(TASK PROMPT): Wherever the string "TRIANGLE" shows up in the records below, return that line.

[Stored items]
§

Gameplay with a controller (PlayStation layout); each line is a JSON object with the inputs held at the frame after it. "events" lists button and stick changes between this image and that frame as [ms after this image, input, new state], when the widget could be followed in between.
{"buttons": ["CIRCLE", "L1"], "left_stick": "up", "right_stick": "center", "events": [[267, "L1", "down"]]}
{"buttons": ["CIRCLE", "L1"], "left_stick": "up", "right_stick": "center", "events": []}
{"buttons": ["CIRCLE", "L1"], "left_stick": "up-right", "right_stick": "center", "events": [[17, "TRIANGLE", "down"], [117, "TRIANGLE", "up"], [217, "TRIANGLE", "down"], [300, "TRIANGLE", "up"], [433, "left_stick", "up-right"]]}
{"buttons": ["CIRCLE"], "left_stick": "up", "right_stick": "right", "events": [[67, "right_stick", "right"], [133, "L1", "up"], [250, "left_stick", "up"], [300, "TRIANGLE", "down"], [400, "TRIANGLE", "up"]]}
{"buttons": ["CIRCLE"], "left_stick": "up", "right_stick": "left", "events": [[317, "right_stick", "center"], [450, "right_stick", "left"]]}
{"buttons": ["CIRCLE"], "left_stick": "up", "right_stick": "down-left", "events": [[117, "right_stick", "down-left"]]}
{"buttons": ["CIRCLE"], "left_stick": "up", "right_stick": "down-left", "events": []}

§

(REPLY):
{"buttons": ["CIRCLE", "L1"], "left_stick": "up-right", "right_stick": "center", "events": [[17, "TRIANGLE", "down"], [117, "TRIANGLE", "up"], [217, "TRIANGLE", "down"], [300, "TRIANGLE", "up"], [433, "left_stick", "up-right"]]}
{"buttons": ["CIRCLE"], "left_stick": "up", "right_stick": "right", "events": [[67, "right_stick", "right"], [133, "L1", "up"], [250, "left_stick", "up"], [300, "TRIANGLE", "down"], [400, "TRIANGLE", "up"]]}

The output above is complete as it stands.